=== Source records ===

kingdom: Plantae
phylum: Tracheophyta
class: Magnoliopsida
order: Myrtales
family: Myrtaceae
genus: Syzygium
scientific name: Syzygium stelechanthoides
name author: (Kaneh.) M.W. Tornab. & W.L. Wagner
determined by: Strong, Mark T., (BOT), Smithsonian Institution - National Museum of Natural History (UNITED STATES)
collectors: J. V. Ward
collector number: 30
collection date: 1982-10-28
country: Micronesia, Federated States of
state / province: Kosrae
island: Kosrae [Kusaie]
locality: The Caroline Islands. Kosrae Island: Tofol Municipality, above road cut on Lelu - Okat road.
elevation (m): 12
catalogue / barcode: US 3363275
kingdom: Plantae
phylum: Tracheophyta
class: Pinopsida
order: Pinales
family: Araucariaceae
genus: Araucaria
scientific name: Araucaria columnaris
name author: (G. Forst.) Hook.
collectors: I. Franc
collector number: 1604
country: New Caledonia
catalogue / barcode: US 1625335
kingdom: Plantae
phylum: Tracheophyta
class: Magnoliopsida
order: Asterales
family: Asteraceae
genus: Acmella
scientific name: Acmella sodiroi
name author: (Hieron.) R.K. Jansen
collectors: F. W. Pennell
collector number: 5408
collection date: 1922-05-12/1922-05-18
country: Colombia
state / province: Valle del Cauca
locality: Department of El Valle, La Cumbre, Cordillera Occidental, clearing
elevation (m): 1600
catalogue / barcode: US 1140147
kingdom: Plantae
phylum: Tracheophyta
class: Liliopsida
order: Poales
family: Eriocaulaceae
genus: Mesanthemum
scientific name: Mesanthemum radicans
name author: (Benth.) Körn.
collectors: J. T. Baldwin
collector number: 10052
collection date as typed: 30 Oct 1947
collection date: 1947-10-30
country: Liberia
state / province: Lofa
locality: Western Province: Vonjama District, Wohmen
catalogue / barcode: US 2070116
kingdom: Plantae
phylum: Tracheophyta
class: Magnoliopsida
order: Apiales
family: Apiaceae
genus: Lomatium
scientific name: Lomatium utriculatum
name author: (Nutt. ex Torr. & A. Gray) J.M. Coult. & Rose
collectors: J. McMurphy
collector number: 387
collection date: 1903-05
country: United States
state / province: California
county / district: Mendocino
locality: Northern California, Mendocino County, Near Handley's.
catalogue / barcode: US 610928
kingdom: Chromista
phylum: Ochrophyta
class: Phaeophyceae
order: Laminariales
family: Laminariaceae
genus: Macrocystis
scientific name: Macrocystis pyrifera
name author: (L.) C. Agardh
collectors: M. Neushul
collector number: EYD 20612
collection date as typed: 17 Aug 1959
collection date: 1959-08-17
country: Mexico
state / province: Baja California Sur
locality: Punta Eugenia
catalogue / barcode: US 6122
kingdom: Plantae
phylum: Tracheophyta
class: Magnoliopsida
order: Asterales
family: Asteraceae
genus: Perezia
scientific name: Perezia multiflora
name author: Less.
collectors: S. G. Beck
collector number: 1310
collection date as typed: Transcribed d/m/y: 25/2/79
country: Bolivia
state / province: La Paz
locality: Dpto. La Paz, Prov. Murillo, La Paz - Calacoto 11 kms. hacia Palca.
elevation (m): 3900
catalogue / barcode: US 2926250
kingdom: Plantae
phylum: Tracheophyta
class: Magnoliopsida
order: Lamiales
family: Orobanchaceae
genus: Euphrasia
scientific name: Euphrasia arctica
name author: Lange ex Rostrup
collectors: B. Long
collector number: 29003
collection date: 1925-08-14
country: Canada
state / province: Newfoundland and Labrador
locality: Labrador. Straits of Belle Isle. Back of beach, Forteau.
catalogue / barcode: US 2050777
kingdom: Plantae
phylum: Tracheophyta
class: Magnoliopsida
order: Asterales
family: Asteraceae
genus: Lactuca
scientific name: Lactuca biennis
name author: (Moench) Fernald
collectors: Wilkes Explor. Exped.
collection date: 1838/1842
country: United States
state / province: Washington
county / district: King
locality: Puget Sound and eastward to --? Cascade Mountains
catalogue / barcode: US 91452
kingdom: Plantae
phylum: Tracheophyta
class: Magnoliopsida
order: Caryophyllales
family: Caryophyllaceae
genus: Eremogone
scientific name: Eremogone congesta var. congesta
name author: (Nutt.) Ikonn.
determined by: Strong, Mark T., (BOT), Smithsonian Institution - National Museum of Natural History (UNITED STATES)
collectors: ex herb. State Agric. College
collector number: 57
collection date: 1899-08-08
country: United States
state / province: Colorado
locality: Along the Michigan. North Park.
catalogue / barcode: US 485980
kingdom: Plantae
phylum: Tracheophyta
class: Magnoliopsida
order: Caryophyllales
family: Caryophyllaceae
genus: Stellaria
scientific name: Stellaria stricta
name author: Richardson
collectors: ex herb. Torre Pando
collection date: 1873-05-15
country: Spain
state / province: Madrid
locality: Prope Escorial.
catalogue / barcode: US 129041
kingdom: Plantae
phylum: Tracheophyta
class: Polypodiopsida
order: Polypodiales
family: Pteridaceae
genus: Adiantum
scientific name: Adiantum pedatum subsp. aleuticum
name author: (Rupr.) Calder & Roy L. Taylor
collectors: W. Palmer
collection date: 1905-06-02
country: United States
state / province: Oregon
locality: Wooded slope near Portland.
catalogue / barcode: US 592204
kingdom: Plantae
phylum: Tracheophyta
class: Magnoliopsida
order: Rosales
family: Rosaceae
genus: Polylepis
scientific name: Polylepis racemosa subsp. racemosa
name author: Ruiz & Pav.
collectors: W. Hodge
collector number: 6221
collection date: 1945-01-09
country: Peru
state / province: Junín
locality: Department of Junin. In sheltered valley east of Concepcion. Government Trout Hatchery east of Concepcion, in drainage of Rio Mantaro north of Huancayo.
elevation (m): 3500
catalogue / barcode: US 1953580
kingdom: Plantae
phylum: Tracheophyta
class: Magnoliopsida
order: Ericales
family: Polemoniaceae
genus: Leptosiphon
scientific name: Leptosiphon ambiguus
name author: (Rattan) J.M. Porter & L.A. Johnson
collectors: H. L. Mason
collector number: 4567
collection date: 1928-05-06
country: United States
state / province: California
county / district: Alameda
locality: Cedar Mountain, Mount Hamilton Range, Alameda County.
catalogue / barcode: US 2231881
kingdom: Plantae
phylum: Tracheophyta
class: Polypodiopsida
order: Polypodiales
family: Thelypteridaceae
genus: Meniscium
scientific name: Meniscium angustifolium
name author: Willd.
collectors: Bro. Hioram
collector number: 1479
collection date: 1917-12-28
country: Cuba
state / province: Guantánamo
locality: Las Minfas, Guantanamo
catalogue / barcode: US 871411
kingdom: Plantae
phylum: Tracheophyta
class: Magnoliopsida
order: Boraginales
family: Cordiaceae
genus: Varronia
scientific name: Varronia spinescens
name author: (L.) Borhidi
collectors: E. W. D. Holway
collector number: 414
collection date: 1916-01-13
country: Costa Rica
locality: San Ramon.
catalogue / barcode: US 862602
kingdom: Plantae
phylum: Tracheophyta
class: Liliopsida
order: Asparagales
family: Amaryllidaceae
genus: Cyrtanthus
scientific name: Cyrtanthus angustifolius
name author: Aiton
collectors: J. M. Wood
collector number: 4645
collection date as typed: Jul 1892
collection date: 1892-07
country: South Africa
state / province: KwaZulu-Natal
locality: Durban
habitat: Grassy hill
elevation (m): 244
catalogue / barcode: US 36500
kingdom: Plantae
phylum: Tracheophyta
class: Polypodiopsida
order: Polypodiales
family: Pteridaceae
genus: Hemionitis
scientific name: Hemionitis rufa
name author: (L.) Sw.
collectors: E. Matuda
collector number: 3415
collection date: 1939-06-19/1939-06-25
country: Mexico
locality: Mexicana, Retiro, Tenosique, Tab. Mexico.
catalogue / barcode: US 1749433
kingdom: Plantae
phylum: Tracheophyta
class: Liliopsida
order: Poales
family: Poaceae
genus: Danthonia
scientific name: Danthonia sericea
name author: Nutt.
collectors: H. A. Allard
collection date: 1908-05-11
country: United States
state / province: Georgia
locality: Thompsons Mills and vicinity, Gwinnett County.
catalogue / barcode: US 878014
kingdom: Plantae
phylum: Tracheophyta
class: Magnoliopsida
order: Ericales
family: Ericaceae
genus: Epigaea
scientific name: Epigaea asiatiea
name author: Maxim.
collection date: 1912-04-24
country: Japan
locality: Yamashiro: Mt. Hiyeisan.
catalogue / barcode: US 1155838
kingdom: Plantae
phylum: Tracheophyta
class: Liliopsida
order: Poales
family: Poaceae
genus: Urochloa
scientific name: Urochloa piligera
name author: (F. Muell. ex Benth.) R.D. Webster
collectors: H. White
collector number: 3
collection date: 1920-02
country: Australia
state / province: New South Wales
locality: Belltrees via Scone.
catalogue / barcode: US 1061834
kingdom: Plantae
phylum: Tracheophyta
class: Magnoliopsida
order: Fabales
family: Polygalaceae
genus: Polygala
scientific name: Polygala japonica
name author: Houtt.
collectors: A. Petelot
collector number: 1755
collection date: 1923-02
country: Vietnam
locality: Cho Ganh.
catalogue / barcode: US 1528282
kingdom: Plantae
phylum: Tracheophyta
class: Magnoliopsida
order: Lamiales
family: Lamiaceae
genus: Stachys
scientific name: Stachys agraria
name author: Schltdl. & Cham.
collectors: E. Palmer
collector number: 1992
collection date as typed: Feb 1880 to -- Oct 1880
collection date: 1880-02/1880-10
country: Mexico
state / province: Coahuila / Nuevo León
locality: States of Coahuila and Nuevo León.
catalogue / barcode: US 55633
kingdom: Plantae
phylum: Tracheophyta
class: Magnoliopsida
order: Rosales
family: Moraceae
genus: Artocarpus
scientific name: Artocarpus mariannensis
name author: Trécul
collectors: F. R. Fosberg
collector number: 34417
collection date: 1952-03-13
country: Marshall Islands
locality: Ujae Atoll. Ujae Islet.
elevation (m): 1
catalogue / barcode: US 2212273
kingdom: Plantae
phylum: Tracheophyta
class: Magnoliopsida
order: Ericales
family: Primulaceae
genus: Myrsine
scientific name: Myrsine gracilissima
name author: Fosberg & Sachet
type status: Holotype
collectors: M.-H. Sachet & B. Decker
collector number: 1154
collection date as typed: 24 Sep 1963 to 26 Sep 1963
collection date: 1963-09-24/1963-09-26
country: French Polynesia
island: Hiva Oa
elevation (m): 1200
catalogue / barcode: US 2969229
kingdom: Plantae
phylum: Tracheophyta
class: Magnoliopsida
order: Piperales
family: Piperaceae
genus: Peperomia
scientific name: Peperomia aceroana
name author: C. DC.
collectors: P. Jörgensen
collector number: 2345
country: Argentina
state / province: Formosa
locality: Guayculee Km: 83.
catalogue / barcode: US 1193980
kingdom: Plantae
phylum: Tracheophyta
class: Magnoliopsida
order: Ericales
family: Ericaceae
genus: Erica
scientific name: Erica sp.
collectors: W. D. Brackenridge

===

Copy everything from the start of the rows down to the line containing "elevation (m): 1600", changing "locality" to "place" and leaving everything else the same.

**Written reply**
kingdom: Plantae
phylum: Tracheophyta
class: Magnoliopsida
order: Myrtales
family: Myrtaceae
genus: Syzygium
scientific name: Syzygium stelechanthoides
name author: (Kaneh.) M.W. Tornab. & W.L. Wagner
determined by: Strong, Mark T., (BOT), Smithsonian Institution - National Museum of Natural History (UNITED STATES)
collectors: J. V. Ward
collector number: 30
collection date: 1982-10-28
country: Micronesia, Federated States of
state / province: Kosrae
island: Kosrae [Kusaie]
place: The Caroline Islands. Kosrae Island: Tofol Municipality, above road cut on Lelu - Okat road.
elevation (m): 12
catalogue / barcode: US 3363275
kingdom: Plantae
phylum: Tracheophyta
class: Pinopsida
order: Pinales
family: Araucariaceae
genus: Araucaria
scientific name: Araucaria columnaris
name author: (G. Forst.) Hook.
collectors: I. Franc
collector number: 1604
country: New Caledonia
catalogue / barcode: US 1625335
kingdom: Plantae
phylum: Tracheophyta
class: Magnoliopsida
order: Asterales
family: Asteraceae
genus: Acmella
scientific name: Acmella sodiroi
name author: (Hieron.) R.K. Jansen
collectors: F. W. Pennell
collector number: 5408
collection date: 1922-05-12/1922-05-18
country: Colombia
state / province: Valle del Cauca
place: Department of El Valle, La Cumbre, Cordillera Occidental, clearing
elevation (m): 1600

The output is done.